Hi, anyone have any stories, or news on sentinel? They have hud contract but heard they will prob lose it. I wonder what company will take over.


----------



## MKT (May 7, 2014)

Forgot they existed. I did some qc's for almost a week when they first got the hud contract.

I stuck it out with them for close to the whole week because I thought they were a winner. :thumbsup:


----------



## idaho (Oct 20, 2012)

sentinel has gotten a major client, I know they made contact for vendors that have work for them in the past. I wasn't one of those vendors but it looks like they will be exposed to who they got and which states effective soon.

or

there running around signing everyone they can up to show someone they have a lot of workers and have no new major client which seem to have been the new trend last year .. idk


----------



## JDRM (Apr 16, 2012)

Pricing is too low anyway, who cares about sentinel?.....:lol: Go work at mcdonalds for better pay!


----------



## Craigslist Hack (Jun 14, 2012)

just mail me a check every week you will go broke slower.


----------



## Molly77 (Feb 10, 2014)

*It seems like know one will ever post the prices...*

But sadly....here it is


----------



## P3+ (Aug 16, 2012)

Good friggin grief......I've heard about it but really? When did Wintz get so damn low? Moreover, who in the hell is doing them @ that rate? I need to go back to my bubble where the air is pure and clean.


----------



## idaho (Oct 20, 2012)

the bigger picture isnt who would work for them.

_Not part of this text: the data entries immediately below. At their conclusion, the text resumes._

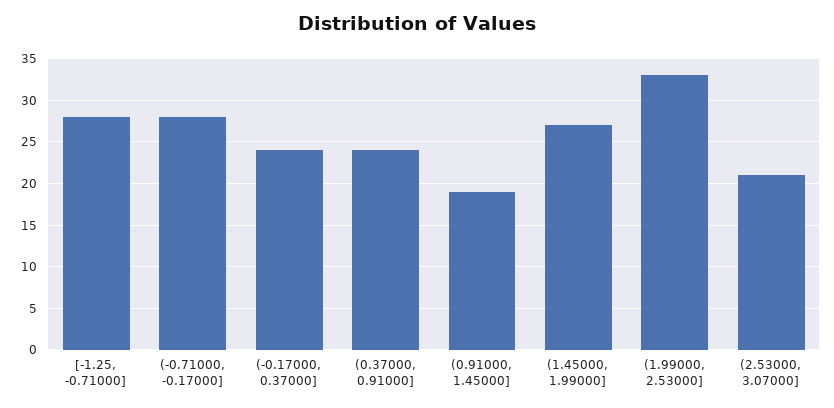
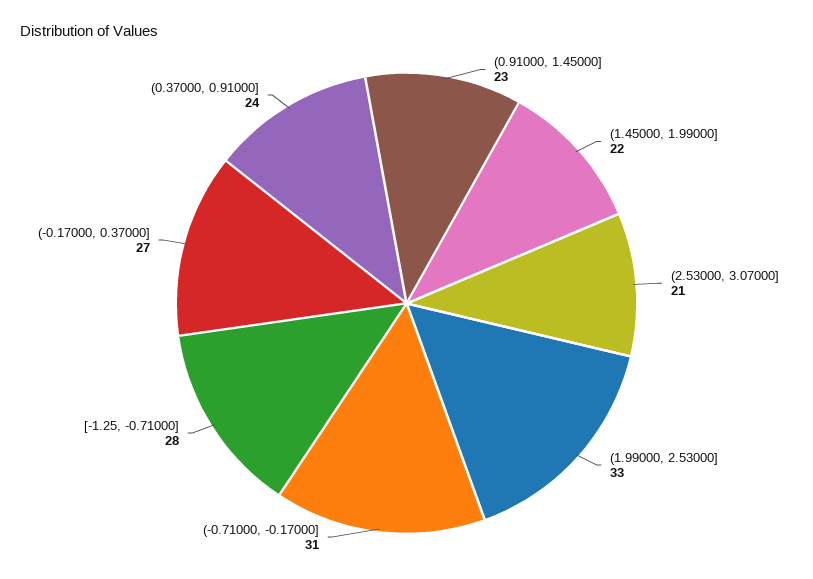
  {
    "[-1.25, -0.71000]": 28,
-   "(-0.71000, -0.17000]": 28,
+   "(-0.71000, -0.17000]": 31,
-   "(-0.17000, 0.37000]": 24,
+   "(-0.17000, 0.37000]": 27,
    "(0.37000, 0.91000]": 24,
-   "(0.91000, 1.45000]": 19,
+   "(0.91000, 1.45000]": 23,
-   "(1.45000, 1.99000]": 27,
+   "(1.45000, 1.99000]": 22,
    "(1.99000, 2.53000]": 33,
    "(2.53000, 3.07000]": 21
  }

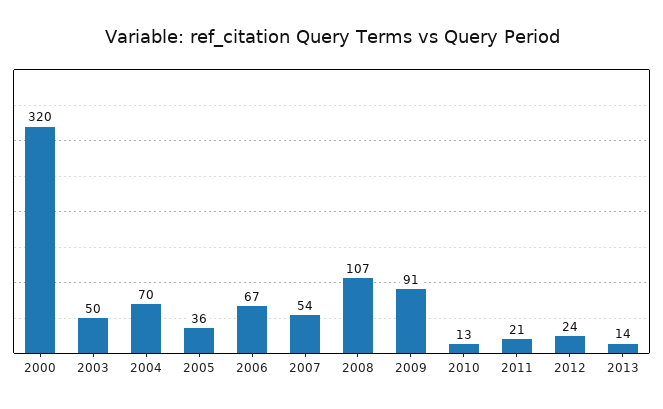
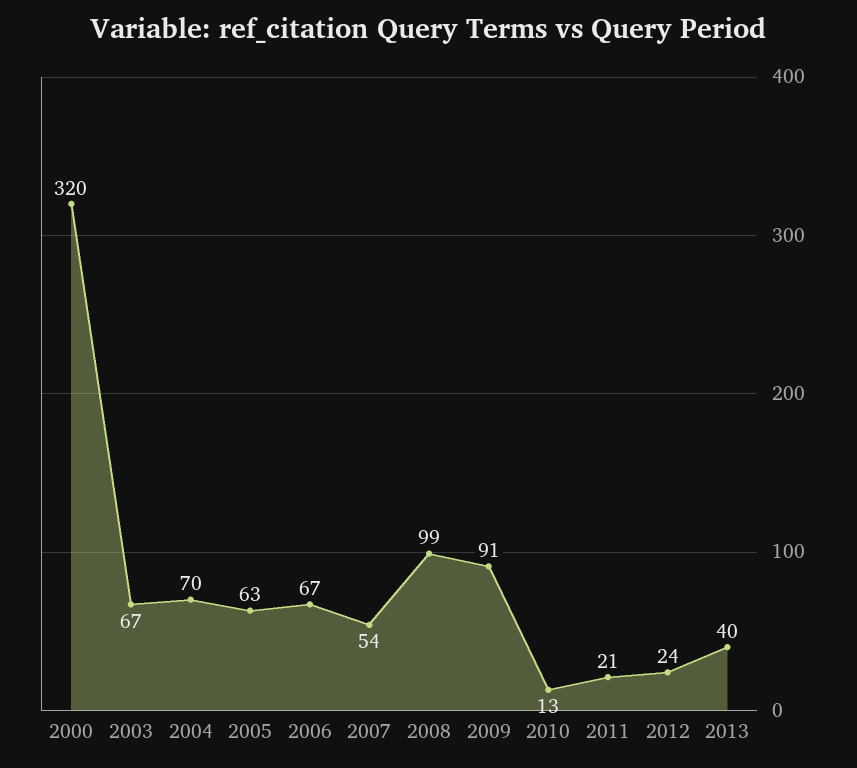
  {
    "2000": 320,
-   "2003": 50,
+   "2003": 67,
    "2004": 70,
-   "2005": 36,
+   "2005": 63,
    "2006": 67,
    "2007": 54,
-   "2008": 107,
+   "2008": 99,
    "2009": 91,
    "2010": 13,
    "2011": 21,
    "2012": 24,
-   "2013": 14
+   "2013": 40
  }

I am interested in what they got only because I have some good work here but I know it won't last forever and wonder if they took work from someone that I was using and getting decent pay.


----------



## JDRM (Apr 16, 2012)

idaho said:


> the bigger picture isnt who would work for them.
> 
> I am interested in what they got only because I have some good work here but I know it won't last forever and wonder if they took work from someone that I was using and getting decent pay.


HUD work is a bidding war, u awnsered your own question. Of course they are under cutting everyone, which is why their prices are so low


----------



## idaho (Oct 20, 2012)

I'm not sure I had a question.

I don't work for sentinel in anyway or have a desire to. The price list above is for hud work I know that the latest price sheet I saw wasn't for hud work but the prices were about the same and flat fees if I remember correctly was 600.

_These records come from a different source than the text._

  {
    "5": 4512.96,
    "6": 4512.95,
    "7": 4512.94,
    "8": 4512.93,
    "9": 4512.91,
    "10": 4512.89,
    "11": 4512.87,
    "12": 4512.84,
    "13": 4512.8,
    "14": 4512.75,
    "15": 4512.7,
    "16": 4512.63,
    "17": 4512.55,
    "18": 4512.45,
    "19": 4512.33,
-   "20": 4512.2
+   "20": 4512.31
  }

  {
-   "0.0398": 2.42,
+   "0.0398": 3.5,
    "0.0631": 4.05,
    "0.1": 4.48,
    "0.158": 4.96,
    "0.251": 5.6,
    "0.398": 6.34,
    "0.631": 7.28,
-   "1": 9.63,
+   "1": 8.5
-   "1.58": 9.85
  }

I was just responding to the question which is at the top of the this thread and also stating that I hope they didn't pull new work away from some I already work with on a different pay scale then they offer.

Sentinel with hud work wasn't a concern for me personally I don't do hud work.


----------



## Pjohnsen (Jan 26, 2017)

That old HUD work seemed to be priced too low. They have new contracts that pay much better. Always pay on time, so they got that going for them.


----------